Satt waren wir immer. Man trank halt eine Tasse Muckefuck mehr, das füllte den Magen. Der Bäcker kam einmal in der Woche mit dem Pferdewagen vorbei, später dann mit einem qualmenden Dreirad. Wie duftete das herrlich, wenn er hinten die Klappe aufmachte und uns jedem ein halbes warmes Brötchen in die kalten Hände drückte! Der erste ‚Negerkuss‘ bleibt mir ewig in der Erinnerung, auch wenn ich anfangs nicht wusste, ob ich hineinbeißen soll. Ich dachte an den Neger in der Straßenbahn. Diese zartknackige, hauchdünne Schokoladenkruste, dieser übersüße, auf der Zunge zergehende, leicht klebrige Schaum, dann diese feine Waffel, die man mit etwas Enttäuschung, weil schon alles zuende war, wie eine Hostie auf der Zunge langsam zergehen ließ! Oder die ‚Amerikaner‘. Anfangs glaubte ich, die sähen aus wie die Engländer. Aber das war etwas Gebackenes, sah eher wie eine kleine ‚Fliegende Untertasse‘ aus! Mit leckerem Zuckerguss auf der flachen Seite. Und die ‚Schweinsohren‘: anders als die bleichen Tüten mit dem blutigen Knorpelrand und den angesengten Borsten beim Metzger im Schaufenster! Klebrig süßes Knusperzeug, besser als am Hexenhäusle von ‚Hänsel und Gretel‘! Bienen und Wespen kannten wir zur Genüge. Doch für einen ‚Bienenstich‘ von unserem Bäcker, mit seinen Mandelsplittern oben drauf, so dick, dass er gar nicht in unseren Mund passte, mit seiner herausquellenden, süßen Creme, hätten wir sogar einen echten Bienenstich in Kauf genommen! Bei diesen aufregenden Sachen vergaß ich sogar, das Pferd zu kraulen, das vorne in der Deichsel geduldig wartete, dass wir Kinder uns endlich entschließen, welchen Leckerbissen wir wählen sollen…

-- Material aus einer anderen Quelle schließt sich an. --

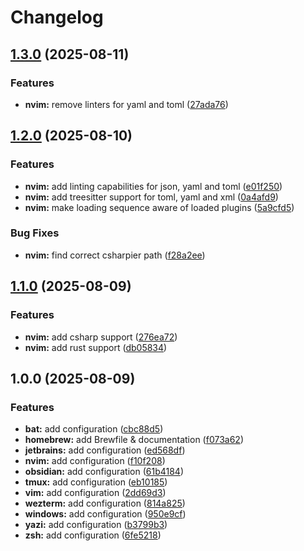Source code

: # Changelog

## [1.3.0](https://github.com/froko/dotfiles/compare/v1.2.0...v1.3.0) (2025-08-11)

### Features

* **nvim:** remove linters for yaml and toml ([27ada76](https://github.com/froko/dotfiles/commit/27ada76cbcdb950c5268df705eb8d44d08705c77))

## [1.2.0](https://github.com/froko/dotfiles/compare/v1.1.0...v1.2.0) (2025-08-10)

### Features

* **nvim:** add linting capabilities for json, yaml and toml ([e01f250](https://github.com/froko/dotfiles/commit/e01f2501b7e6dfe596a47c96036aab43c0aa8d00))
* **nvim:** add treesitter support for toml, yaml and xml ([0a4afd9](https://github.com/froko/dotfiles/commit/0a4afd933dec46ca25ec81e4d747962f2939963d))
* **nvim:** make loading sequence aware of loaded plugins ([5a9cfd5](https://github.com/froko/dotfiles/commit/5a9cfd5b378104952e14edb00a02fbff0371dc45))

### Bug Fixes

* **nvim:** find correct csharpier path ([f28a2ee](https://github.com/froko/dotfiles/commit/f28a2ee0e424eb67e59775bb468f1a2e065e2a95))

## [1.1.0](https://github.com/froko/dotfiles/compare/v1.0.0...v1.1.0) (2025-08-09)

### Features

* **nvim:** add csharp support ([276ea72](https://github.com/froko/dotfiles/commit/276ea72cc1ea2cb5d8df3a22ed2c4a92d69117cb))
* **nvim:** add rust support ([db05834](https://github.com/froko/dotfiles/commit/db05834127cbe4bbc32483462a77b96a53685ae8))

## 1.0.0 (2025-08-09)

### Features

* **bat:** add configuration ([cbc88d5](https://github.com/froko/dotfiles/commit/cbc88d537f50562e0a3625a6965ff9690128e328))
* **homebrew:** add Brewfile & documentation ([f073a62](https://github.com/froko/dotfiles/commit/f073a629db565a3f31e0c3c855b82b9c6b8e4a3a))
* **jetbrains:** add configuration ([ed568df](https://github.com/froko/dotfiles/commit/ed568dff37d38a7f082b8341adebbe5939ce57b3))
* **nvim:** add configuration ([f10f208](https://github.com/froko/dotfiles/commit/f10f20825b77e11624c115a604479c54bb2b0ccc))
* **obsidian:** add configuration ([61b4184](https://github.com/froko/dotfiles/commit/61b4184f405e7072a8536e8d8a872a48b0735f2a))
* **tmux:** add configuration ([eb10185](https://github.com/froko/dotfiles/commit/eb1018596a075ca4a8b0545865b68940672f7e75))
* **vim:** add configuration ([2dd69d3](https://github.com/froko/dotfiles/commit/2dd69d3c2b5f35f9efc484ffcb5b2b85cf3dd401))
* **wezterm:** add configuration ([814a825](https://github.com/froko/dotfiles/commit/814a82554d691c0d470c0502851f6a28e4d47638))
* **windows:** add configuration ([950e9cf](https://github.com/froko/dotfiles/commit/950e9cffa16400c4721c4cbeffc919e927c8c1cb))
* **yazi:** add configuration ([b3799b3](https://github.com/froko/dotfiles/commit/b3799b3769d00b38c6dd3df0da507d00e508382e))
* **zsh:** add configuration ([6fe5218](https://github.com/froko/dotfiles/commit/6fe52180242d8d09ecb8e5f6a2943eae7015c0a5))
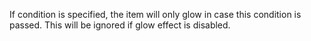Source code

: If condition is specified, the item will only glow in case this condition is passed.
This will be ignored if glow effect is disabled.
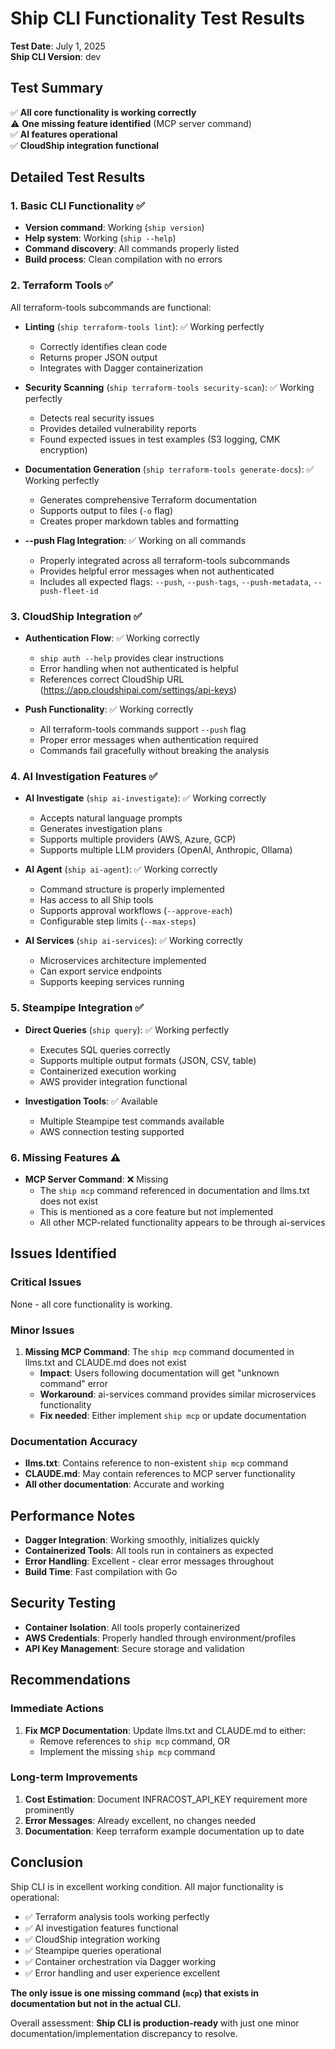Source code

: # Ship CLI Functionality Test Results

**Test Date**: July 1, 2025  
**Ship CLI Version**: dev  

## Test Summary

✅ **All core functionality is working correctly**  
⚠️ **One missing feature identified** (MCP server command)  
✅ **AI features operational**  
✅ **CloudShip integration functional**  

## Detailed Test Results

### 1. Basic CLI Functionality ✅
- **Version command**: Working (`ship version`)
- **Help system**: Working (`ship --help`)
- **Command discovery**: All commands properly listed
- **Build process**: Clean compilation with no errors

### 2. Terraform Tools ✅
All terraform-tools subcommands are functional:

- **Linting** (`ship terraform-tools lint`): ✅ Working perfectly
  - Correctly identifies clean code
  - Returns proper JSON output
  - Integrates with Dagger containerization

- **Security Scanning** (`ship terraform-tools security-scan`): ✅ Working perfectly
  - Detects real security issues
  - Provides detailed vulnerability reports
  - Found expected issues in test examples (S3 logging, CMK encryption)

- **Documentation Generation** (`ship terraform-tools generate-docs`): ✅ Working perfectly
  - Generates comprehensive Terraform documentation
  - Supports output to files (`-o` flag)
  - Creates proper markdown tables and formatting

- **--push Flag Integration**: ✅ Working on all commands
  - Properly integrated across all terraform-tools subcommands
  - Provides helpful error messages when not authenticated
  - Includes all expected flags: `--push`, `--push-tags`, `--push-metadata`, `--push-fleet-id`

### 3. CloudShip Integration ✅
- **Authentication Flow**: ✅ Working correctly
  - `ship auth --help` provides clear instructions
  - Error handling when not authenticated is helpful
  - References correct CloudShip URL (https://app.cloudshipai.com/settings/api-keys)

- **Push Functionality**: ✅ Working correctly
  - All terraform-tools commands support `--push` flag
  - Proper error messages when authentication required
  - Commands fail gracefully without breaking the analysis

### 4. AI Investigation Features ✅
- **AI Investigate** (`ship ai-investigate`): ✅ Working correctly
  - Accepts natural language prompts
  - Generates investigation plans
  - Supports multiple providers (AWS, Azure, GCP)
  - Supports multiple LLM providers (OpenAI, Anthropic, Ollama)

- **AI Agent** (`ship ai-agent`): ✅ Working correctly
  - Command structure is properly implemented
  - Has access to all Ship tools
  - Supports approval workflows (`--approve-each`)
  - Configurable step limits (`--max-steps`)

- **AI Services** (`ship ai-services`): ✅ Working correctly
  - Microservices architecture implemented
  - Can export service endpoints
  - Supports keeping services running

### 5. Steampipe Integration ✅
- **Direct Queries** (`ship query`): ✅ Working perfectly
  - Executes SQL queries correctly
  - Supports multiple output formats (JSON, CSV, table)
  - Containerized execution working
  - AWS provider integration functional

- **Investigation Tools**: ✅ Available
  - Multiple Steampipe test commands available
  - AWS connection testing supported

### 6. Missing Features ⚠️
- **MCP Server Command**: ❌ Missing
  - The `ship mcp` command referenced in documentation and llms.txt does not exist
  - This is mentioned as a core feature but not implemented
  - All other MCP-related functionality appears to be through ai-services

## Issues Identified

### Critical Issues
None - all core functionality is working.

### Minor Issues
1. **Missing MCP Command**: The `ship mcp` command documented in llms.txt and CLAUDE.md does not exist
   - **Impact**: Users following documentation will get "unknown command" error
   - **Workaround**: ai-services command provides similar microservices functionality
   - **Fix needed**: Either implement `ship mcp` or update documentation

### Documentation Accuracy
- **llms.txt**: Contains reference to non-existent `ship mcp` command
- **CLAUDE.md**: May contain references to MCP server functionality
- **All other documentation**: Accurate and working

## Performance Notes
- **Dagger Integration**: Working smoothly, initializes quickly
- **Containerized Tools**: All tools run in containers as expected
- **Error Handling**: Excellent - clear error messages throughout
- **Build Time**: Fast compilation with Go

## Security Testing
- **Container Isolation**: All tools properly containerized
- **AWS Credentials**: Properly handled through environment/profiles
- **API Key Management**: Secure storage and validation

## Recommendations

### Immediate Actions
1. **Fix MCP Documentation**: Update llms.txt and CLAUDE.md to either:
   - Remove references to `ship mcp` command, OR
   - Implement the missing `ship mcp` command

### Long-term Improvements
1. **Cost Estimation**: Document INFRACOST_API_KEY requirement more prominently
2. **Error Messages**: Already excellent, no changes needed
3. **Documentation**: Keep terraform example documentation up to date

## Conclusion

Ship CLI is in excellent working condition. All major functionality is operational:
- ✅ Terraform analysis tools working perfectly
- ✅ AI investigation features functional
- ✅ CloudShip integration working
- ✅ Steampipe queries operational
- ✅ Container orchestration via Dagger working
- ✅ Error handling and user experience excellent

**The only issue is one missing command (`mcp`) that exists in documentation but not in the actual CLI.**

Overall assessment: **Ship CLI is production-ready** with just one minor documentation/implementation discrepancy to resolve.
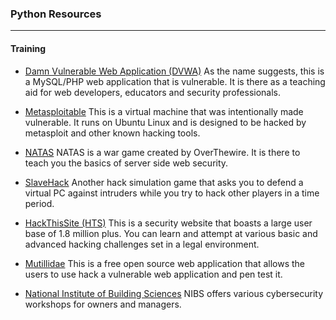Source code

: ### Python Resources
------

#### Training

* [Damn Vulnerable Web Application (DVWA)](http://www.dvwa.co.uk/)
  As the name suggests, this is a MySQL/PHP web application that is vulnerable. It is there as a teaching aid for web developers, educators and security professionals.

* [Metasploitable](https://community.rapid7.com/docs/DOC-1875)
  This is a virtual machine that was intentionally made vulnerable. It runs on Ubuntu Linux and is designed to be hacked by metasploit and other known hacking tools.

* [NATAS](http://overthewire.org/wargames/natas/)
  NATAS is a war game created by OverThewire. It is there to teach you the basics of server side web security.

* [SlaveHack](http://www.slavehack.com/)
  Another hack simulation game that asks you to defend a virtual PC against intruders while you try to hack other players in a time period.

* [HackThisSite (HTS)](https://www.hackthissite.org/)
  This is a security website that boasts a large user base of 1.8 million plus. You can learn and attempt at various basic and advanced hacking challenges set in a legal environment.

* [Mutillidae](http://www.irongeek.com/i.php?page=mutillidae/mutillidae-deliberately-vulnerable-php-owasp-top-10)
  This is a free open source web application that allows the users to use hack a vulnerable web application and pen test it.

* [National Institute of Building Sciences](http://www.nibs.org/)
  NIBS offers various cybersecurity workshops for owners and managers.
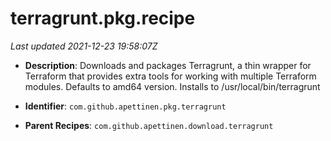 # terragrunt.pkg.recipe

_Last updated 2021-12-23 19:58:07Z_

- **Description**: Downloads and packages Terragrunt, a thin wrapper for Terraform that provides extra tools for working with multiple Terraform modules. Defaults to amd64 version. Installs to /usr/local/bin/terragrunt

- **Identifier**: `com.github.apettinen.pkg.terragrunt`

- **Parent Recipes**: `com.github.apettinen.download.terragrunt`
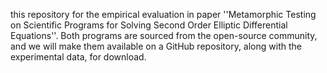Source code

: this repository for the empirical evaluation in paper ''Metamorphic Testing on Scientific Programs for Solving Second Order Elliptic Differential Equations''. Both programs are sourced from the open-source community, and we will make them available on a GitHub repository, along with the experimental data, for download.
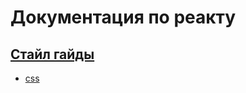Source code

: Документация по реакту
======================

## [Стайл гайды](style-guides/README.md)

* [css](style-guides/css/README.md)

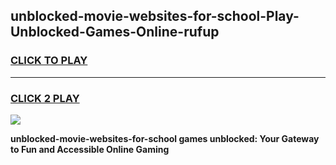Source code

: 
## unblocked-movie-websites-for-school-Play-Unblocked-Games-Online-rufup
<h3>
<a href="https://premium76.site?title=unblocked-movie-websites-for-school&ref=25A">CLICK TO PLAY</a></h3>
<hr>

<h3>
<a href="https://premium76.site?title=unblocked-movie-websites-for-school&ref=25A">CLICK 2 PLAY</a>
  
</h3>

<a href="https://premium76.site?title=unblocked-movie-websites-for-school&ref=25A"><img src="https://clearcache.store/games.png"></a>


**unblocked-movie-websites-for-school games unblocked: Your Gateway to Fun and Accessible Online Gaming**
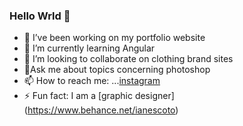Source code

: ### Hello Wrld 👋

- 🔭 I’ve been working on my portfolio website
- 🌱 I’m currently learning Angular
- 👯 I’m looking to collaborate on clothing brand sites
- 🤔Ask me about topics concerning photoshop
- 📫 How to reach me: ...[instagram](https://www.instagram.com/ianescoto/)
- ⚡ Fun fact: I am a [graphic designer] (https://www.behance.net/ianescoto)
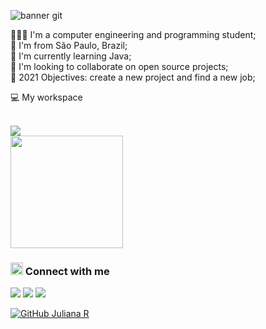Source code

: ![banner git](https://user-images.githubusercontent.com/83433522/121258535-683d8580-c885-11eb-8629-9a0ccf3040cf.png)


👩🏻‍💻 I'm a computer engineering and programming student; <br>
🏡 I'm from São Paulo, Brazil; <br>
🌱 I'm currently learning Java; <br>
🤝 I'm looking to collaborate on open source projects; <br>
📌 2021 Objectives: create a new project and find a new job;


💻 My workspace


<br/>

<a href="https://github.com/Jul-Reis">
  <img align="center" src="https://github-readme-stats.vercel.app/api/top-langs/?username=Jul-Reis&theme=dracula&show_langs_below=1" />
</a>
<br>
<a href="https://github.com/Jul-Reis">
  <img height="180em" src="https://github-readme-stats.vercel.app/api?username=Jul-Reis&theme=dracula&show_icons=true" />
</a>

<br/>

<h3> <img src=https://github.com/TheDudeThatCode/TheDudeThatCode/blob/master/Assets/Earth.gif width="20"> Connect with me </h3> 

[<img src="https://img.shields.io/badge/LinkedIn-0077B5?style=for-the-badge&logo=linkedin&logoColor=white" />](https://www.linkedin.com/in/julianareis-souza/)
[<img src="https://img.shields.io/badge/Steam-000000?style=for-the-badge&logo=steam&logoColor=white" />](https://steamcommunity.com/id/julianars/)
[<img src="https://img.shields.io/badge/Gmail-D14836?style=for-the-badge&logo=gmail&logoColor=white"/>](julianareis.souza17@gmail.com)

[![GitHub Juliana R]( https://img.shields.io/github/followers/Jul-Reis?label=follow&style=social)](https://github.com/Jul-Reis)

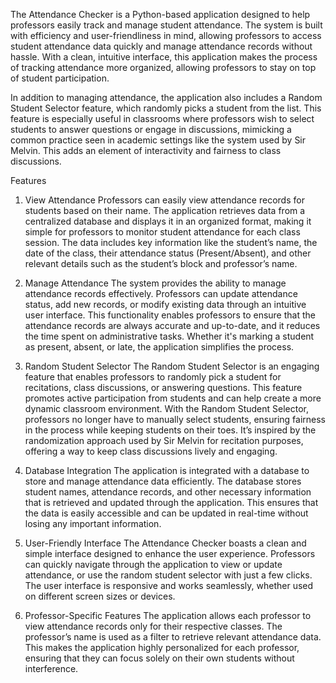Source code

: The Attendance Checker is a Python-based application designed to help professors easily track and manage student attendance. The system is built with efficiency and user-friendliness in mind, allowing professors to access student attendance data quickly and manage attendance records without hassle. With a clean, intuitive interface, this application makes the process of tracking attendance more organized, allowing professors to stay on top of student participation.

In addition to managing attendance, the application also includes a Random Student Selector feature, which randomly picks a student from the list. This feature is especially useful in classrooms where professors wish to select students to answer questions or engage in discussions, mimicking a common practice seen in academic settings like the system used by Sir Melvin. This adds an element of interactivity and fairness to class discussions.

Features
1. View Attendance
Professors can easily view attendance records for students based on their name. The application retrieves data from a centralized database and displays it in an organized format, making it simple for professors to monitor student attendance for each class session. The data includes key information like the student’s name, the date of the class, their attendance status (Present/Absent), and other relevant details such as the student’s block and professor’s name.

2. Manage Attendance
The system provides the ability to manage attendance records effectively. Professors can update attendance status, add new records, or modify existing data through an intuitive user interface. This functionality enables professors to ensure that the attendance records are always accurate and up-to-date, and it reduces the time spent on administrative tasks. Whether it's marking a student as present, absent, or late, the application simplifies the process.

3. Random Student Selector
The Random Student Selector is an engaging feature that enables professors to randomly pick a student for recitations, class discussions, or answering questions. This feature promotes active participation from students and can help create a more dynamic classroom environment. With the Random Student Selector, professors no longer have to manually select students, ensuring fairness in the process while keeping students on their toes. It’s inspired by the randomization approach used by Sir Melvin for recitation purposes, offering a way to keep class discussions lively and engaging.

4. Database Integration
The application is integrated with a database to store and manage attendance data efficiently. The database stores student names, attendance records, and other necessary information that is retrieved and updated through the application. This ensures that the data is easily accessible and can be updated in real-time without losing any important information.

5. User-Friendly Interface
The Attendance Checker boasts a clean and simple interface designed to enhance the user experience. Professors can quickly navigate through the application to view or update attendance, or use the random student selector with just a few clicks. The user interface is responsive and works seamlessly, whether used on different screen sizes or devices.

6. Professor-Specific Features
The application allows each professor to view attendance records only for their respective classes. The professor’s name is used as a filter to retrieve relevant attendance data. This makes the application highly personalized for each professor, ensuring that they can focus solely on their own students without interference.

Als Brotaufstrich gab es meistens Schweineschmalz mit etwas Salz darüber. Natürlich zugeklappt, als Doppeldecker. Eine einfache Scheibe Brot zu essen, wäre uns nie in den Sinn gekommen. Wenn kein Schmalz da war, oder auch zur Abwechslung, ein Margarinebrot, mit Marmelade drin, aber nicht zu viel, die würde sonst ja rausquetschen! Oder Margarinebrot mit Zucker bestäubt. Das schmeckte gut und knirschte so schön zwischen den Zähnen! War der Küchenherd an, gab es oft ‚Backbütterken‘, Toast, auf der Herdplatte geröstet. Mit etwas Margarine und Salz darauf. Das waren die einzigen, die man nicht zuklappte, die man offen aß. Das erfüllte die Stube mit dem Geschmack von Gebackenen, das schaffte eine gemütliche Atmosphäre. Legte man eine Scheibe auf die Herdplatte, dann brutzelte es erst ganz leise, ein Duft stieg in die Luft, der uns das Wasser im Munde zusammenlaufen ließ, die Scheibe wölbte sich leicht. Das war das Zeichen, dass sie umgedreht werden wollte. Stieg ein bläulicher Rauch auf, war es zu spät: man hatte nicht aufgepasst, oder der Ofen war zu heiß gewesen, eine Seite war schwarz. Doch das war nicht schlimm. Das war dann wie Zwieback. Mit dem Messer schabte Mutter das Angebrannte über dem offenen Kohlenkasten ab und schmierte Margarine drauf. Diese schmolz schnell und füllte die goldenen Poren, tropfte sogar manchmal unten durch.